According to the American Institute for the Study of War (ISW) in a daily report, Putin is trying to restore the authority and reputation of the Ministry of Defense, which were badly damaged due to failures in 2022.

Despite the declared mobilization, the Ministry of Defense and the General Staff failed to achieve anything significant in the fall and at the beginning of the winter of 2022. ISW believes that after a series of “catastrophic failures” of the Russian army, Putin turned to Prigozhin and his ally, Army General Sergei Surovikin, with a request to continue efforts to strengthen positions and break resistance from Ukraine and its Western supporters.

According to analysts, Putin decided to give Prigozhin and Surovikin a chance to show what they can do using mobilized prisoners on the one hand and brutal bombing of Ukrainian civil infrastructure on the other. Both planes did not reach the goal: Prigozhin’s attempts to capture the Bakhmut ended in failure, and Surovikin’s air campaign, on the one hand, led only to victims among the civilian population, and on the other hand, was flooded with most of the high -precision missiles in service of Russia.

“Prigozhin seemed to be decided during this period that his star really rises and that he could challenge Gerasimov and even Shoigu for the championship in the Russian military sphere,” ISW writes.

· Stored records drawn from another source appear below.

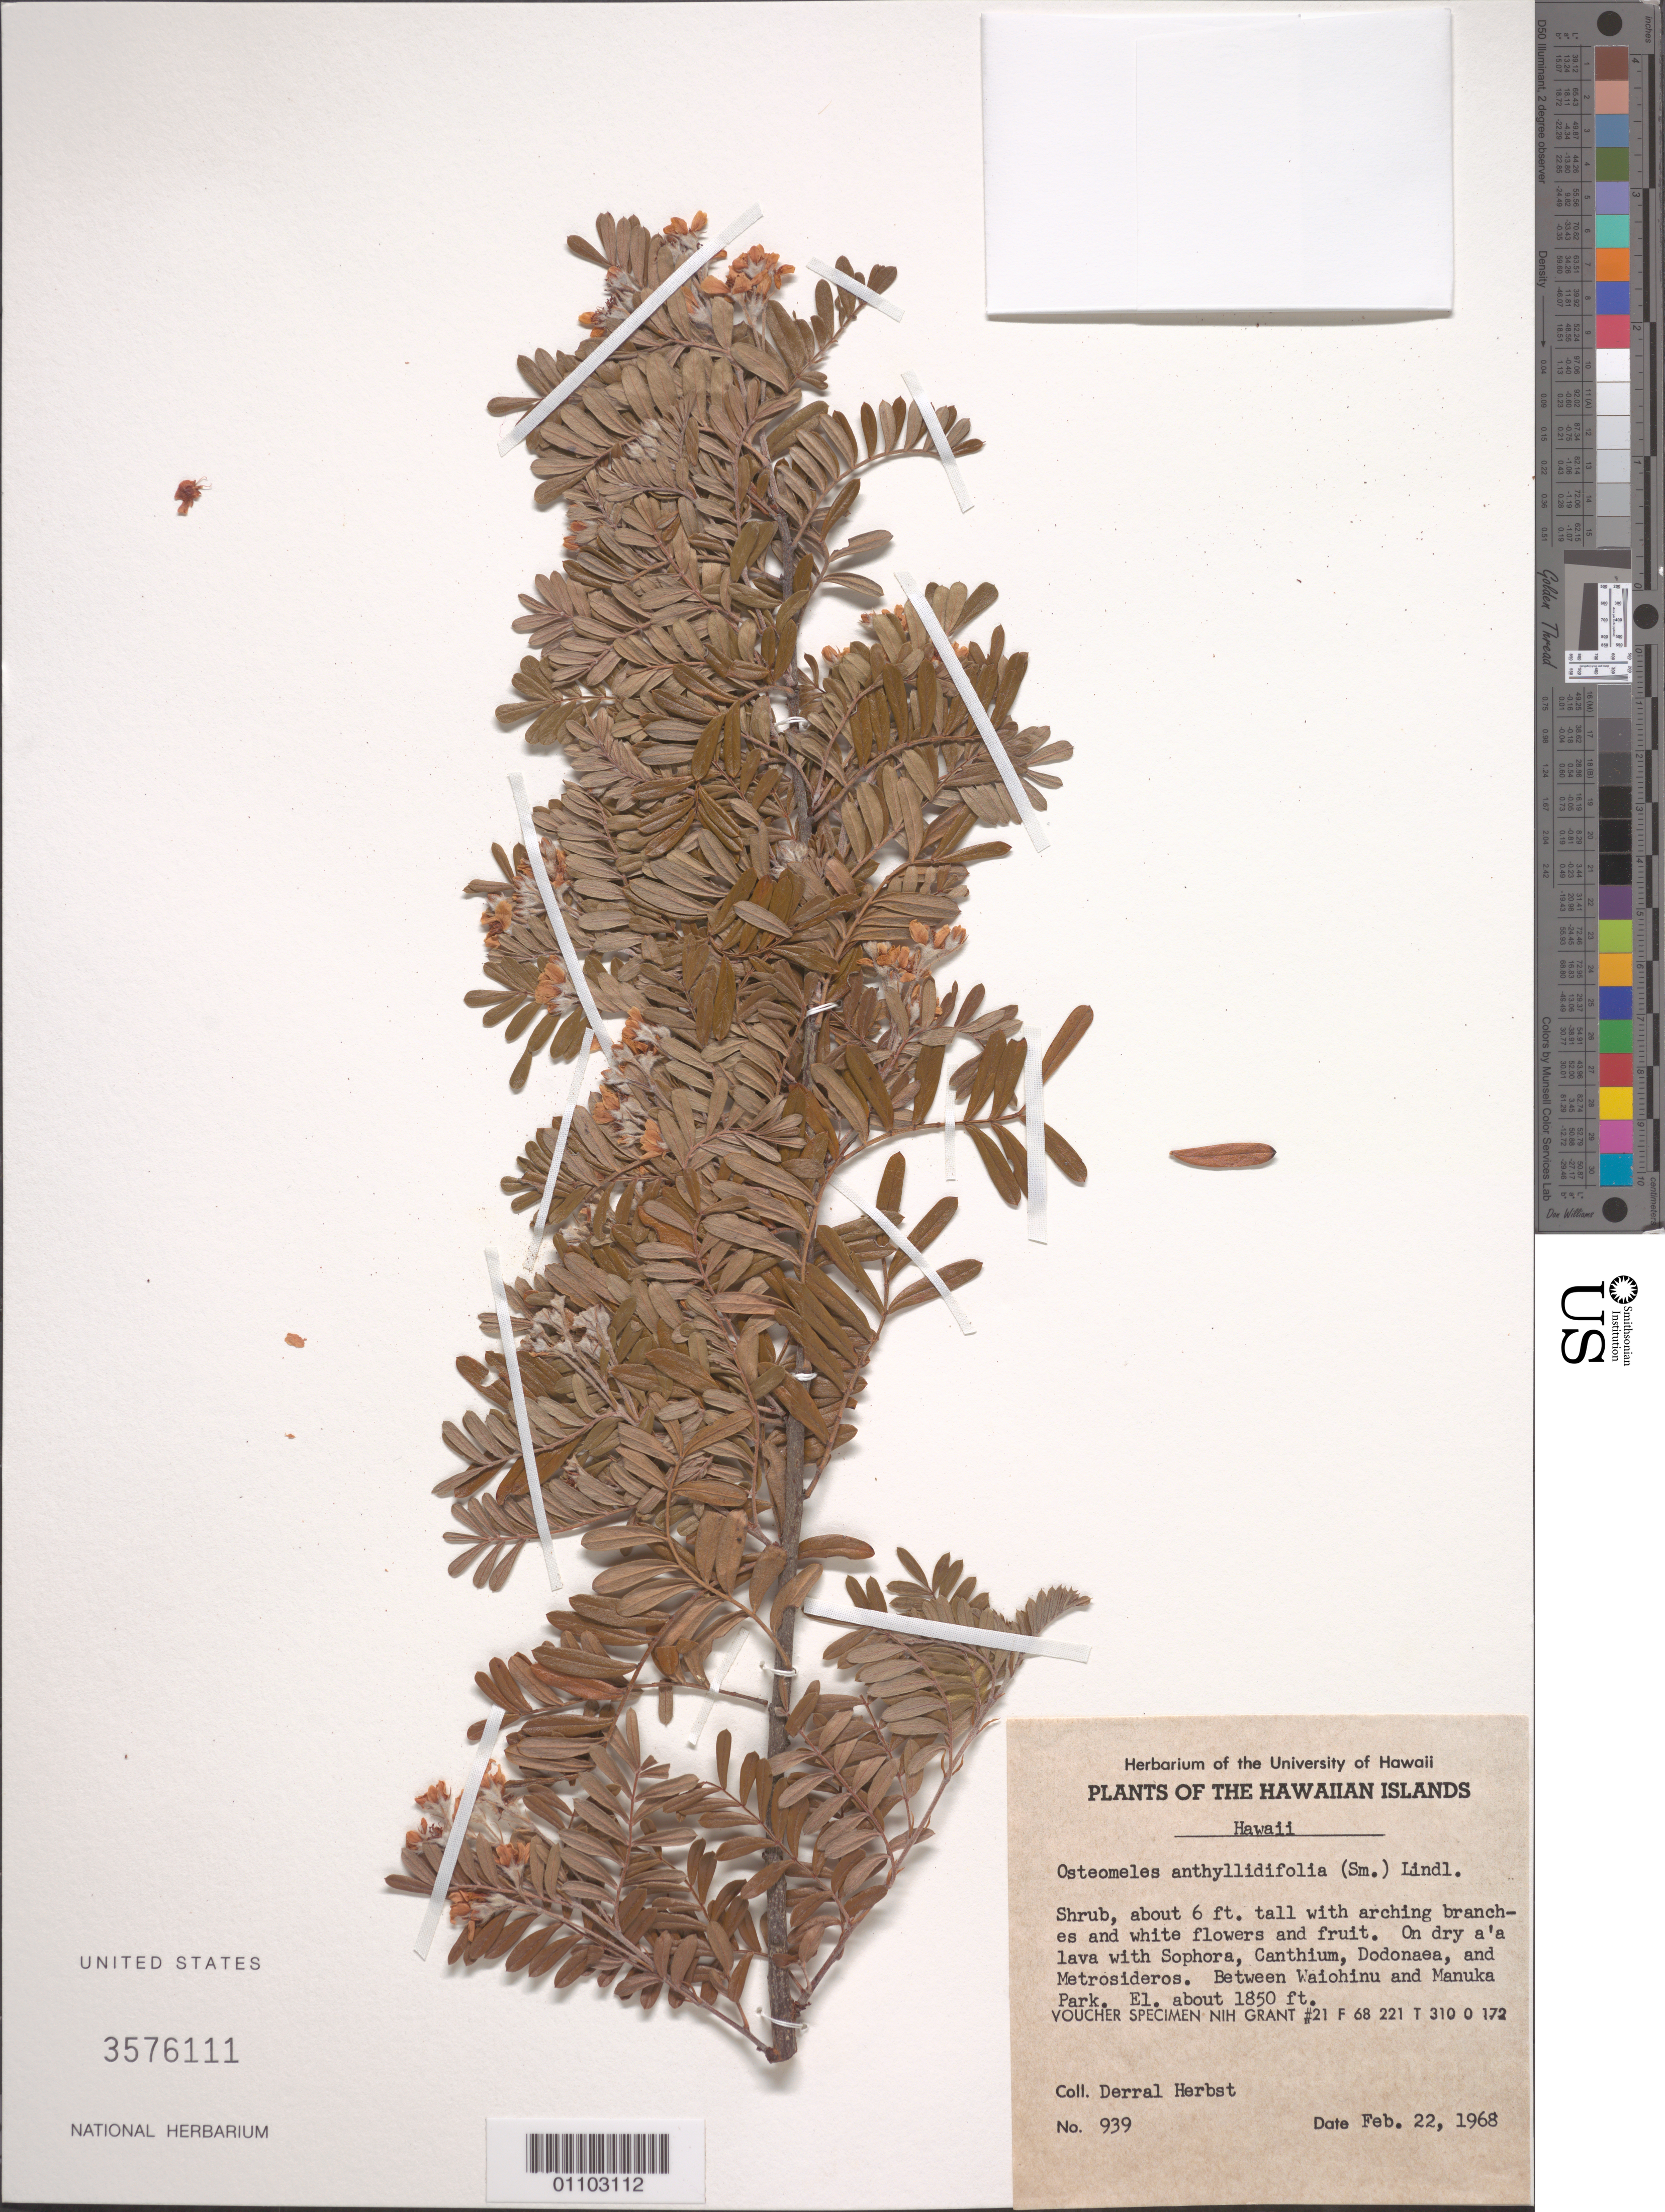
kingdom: Plantae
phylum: Tracheophyta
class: Magnoliopsida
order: Rosales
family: Rosaceae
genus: Osteomeles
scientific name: Osteomeles anthyllidifolia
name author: (Small) Lindl.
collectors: D. R. Herbst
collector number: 939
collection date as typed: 22 Feb 1968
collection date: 1968-02-22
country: United States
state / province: Hawaii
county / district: Hawaii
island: Hawaii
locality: Between Waiohinu and Manuka Park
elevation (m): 564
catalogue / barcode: US 3576111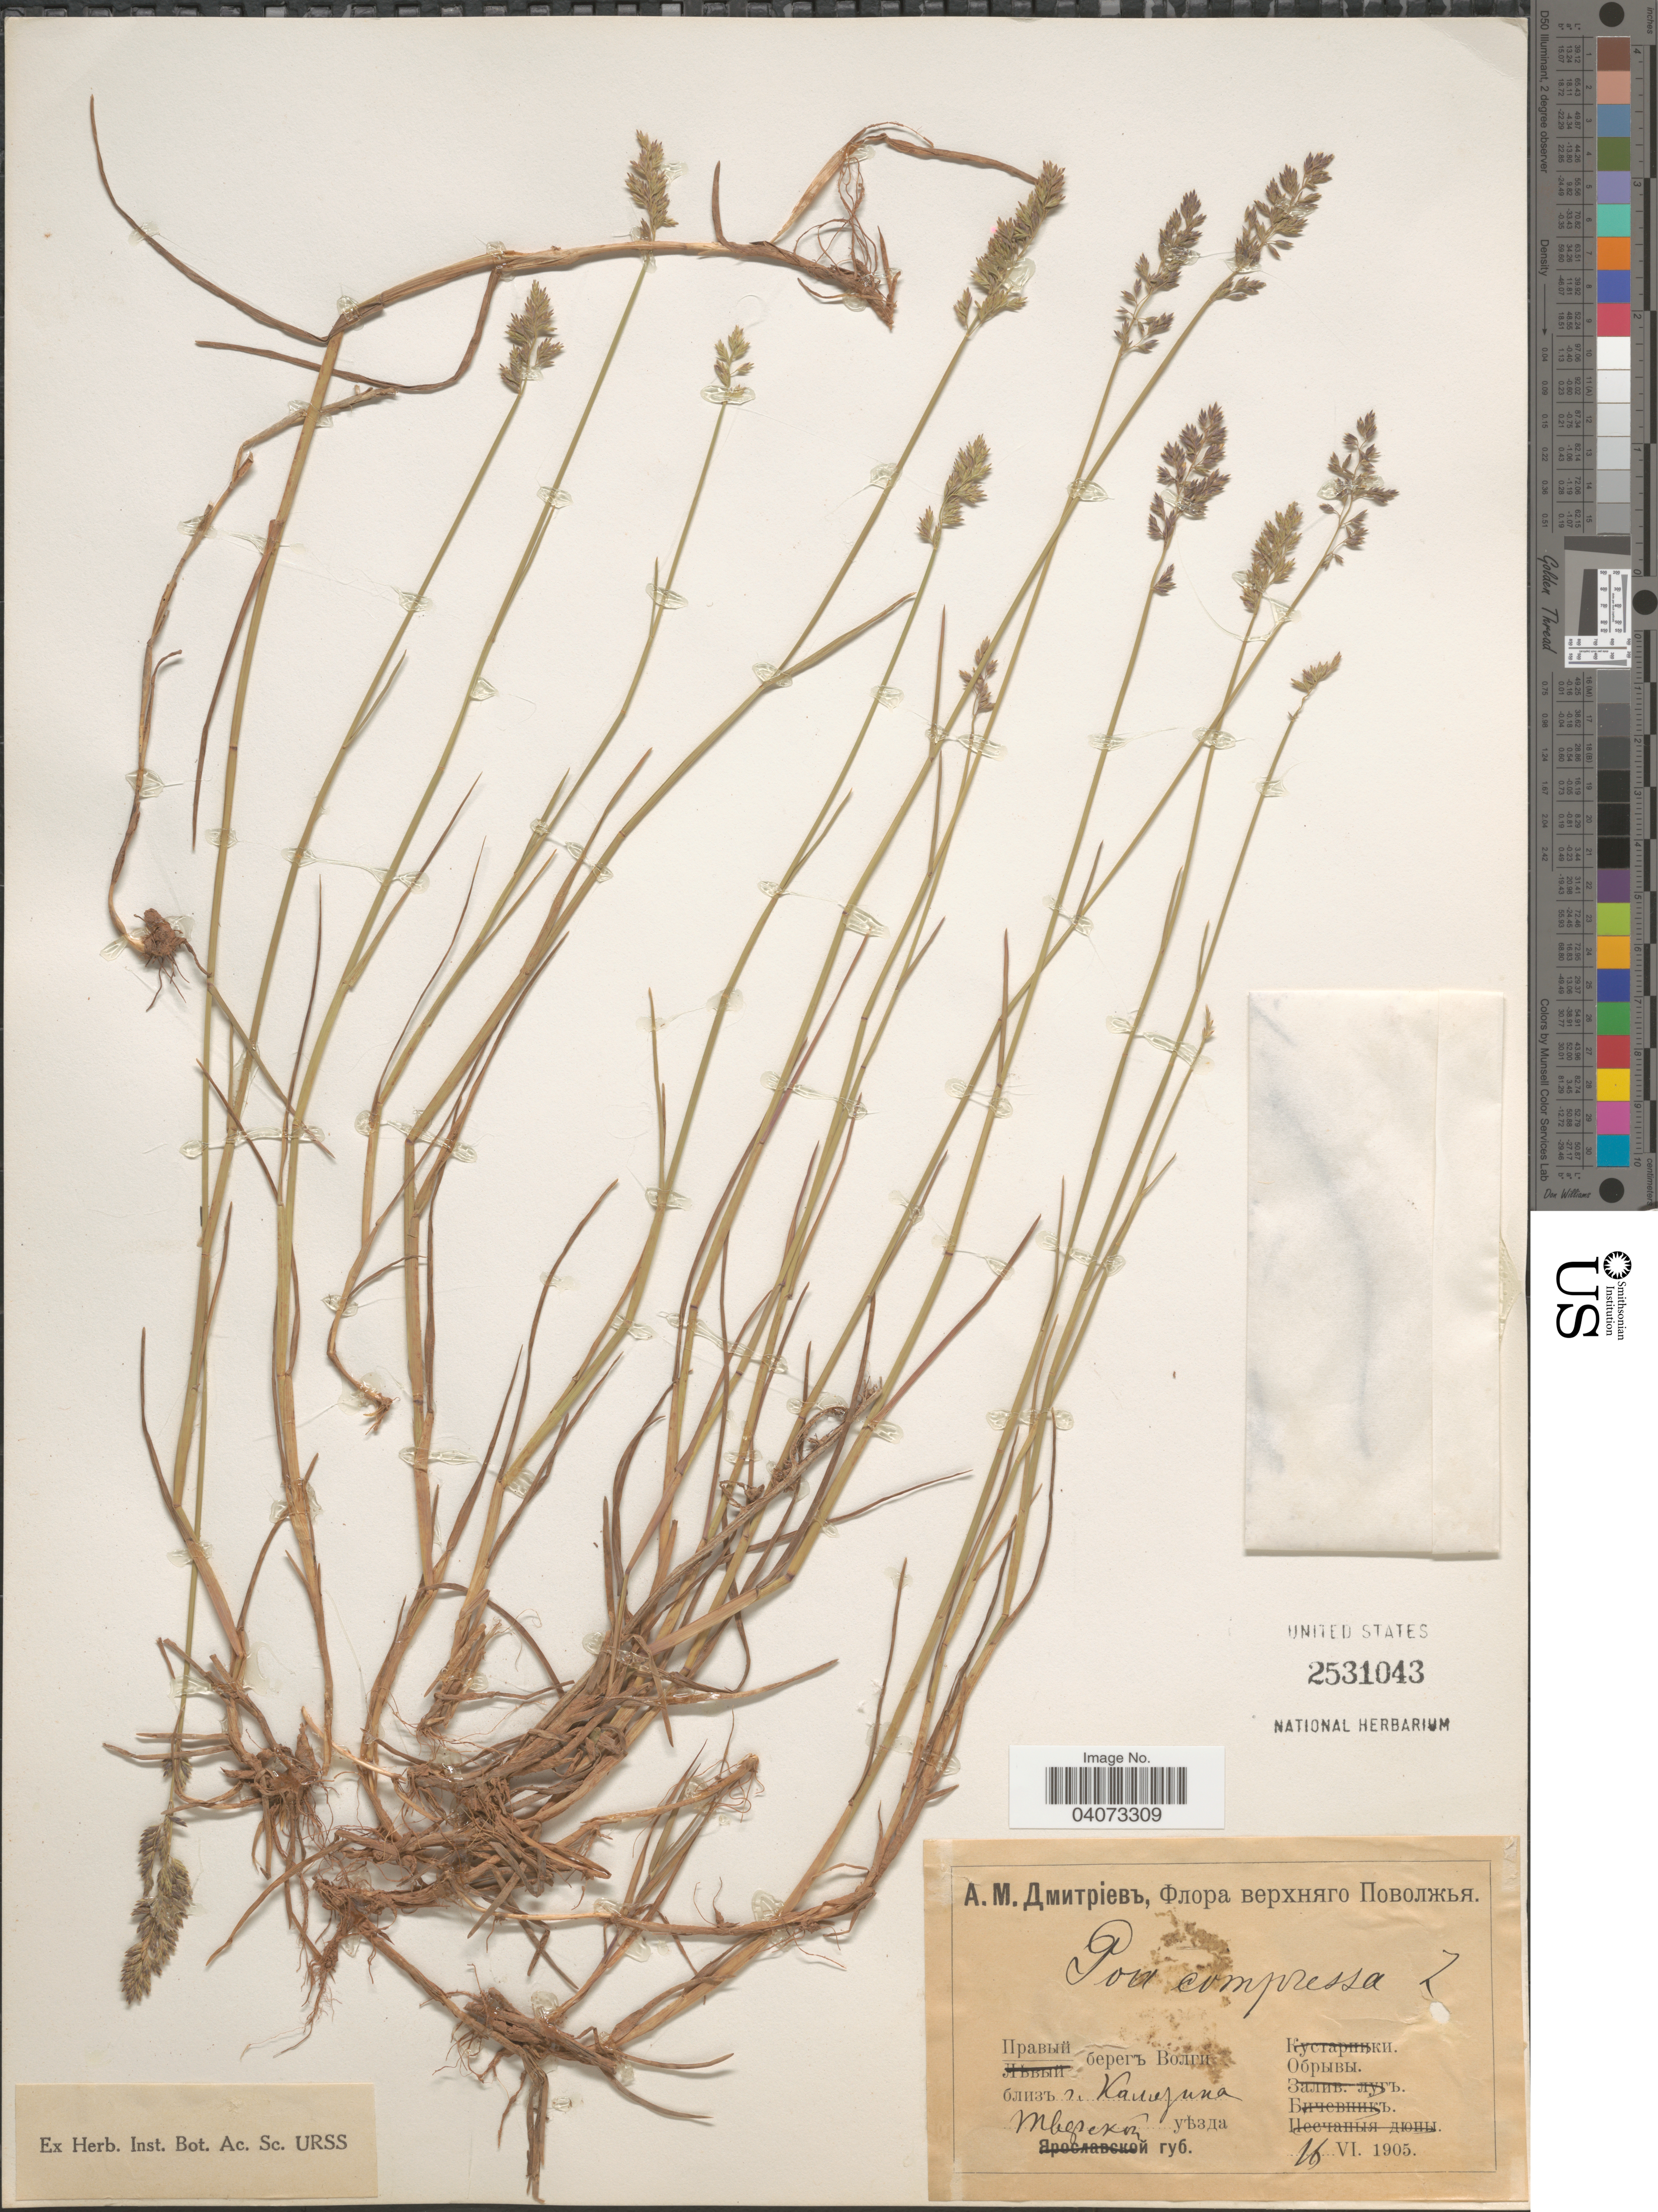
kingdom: Plantae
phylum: Tracheophyta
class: Liliopsida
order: Poales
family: Poaceae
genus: Poa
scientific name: Poa compressa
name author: L.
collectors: A. Dmitriev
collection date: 1905-06-16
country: Russian Federation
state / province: Tver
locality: Right shore of river Volga near Kalyazin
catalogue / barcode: US 2531043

According to researchers, “Prigozhin probably imagined that his efforts in Ukraine would bring him military and political power in Russia”: “The command of the Bakhmut direction and proximity to Putin, probably gave him a false idea that he could Use the victory in Bakhmut against the background of military failures of the Russian Ministry of Defense as a trading tool for its own commercial purposes, such as the legalization of Wagner PMC in Russia.

According to exploration of the United States and Great Britain, Prigozhin has about 50,000 mercenaries in Ukraine, of which 40,000 convicts and 10,000 contractors. Excessive confidence in her own strengths and combat effectiveness of her private army played a cruel joke with Prigozhin, ISW writes: after the failures under the Bakhmut, “Star of the Founder of PMC Evgeny Prigozhin began to roll up”.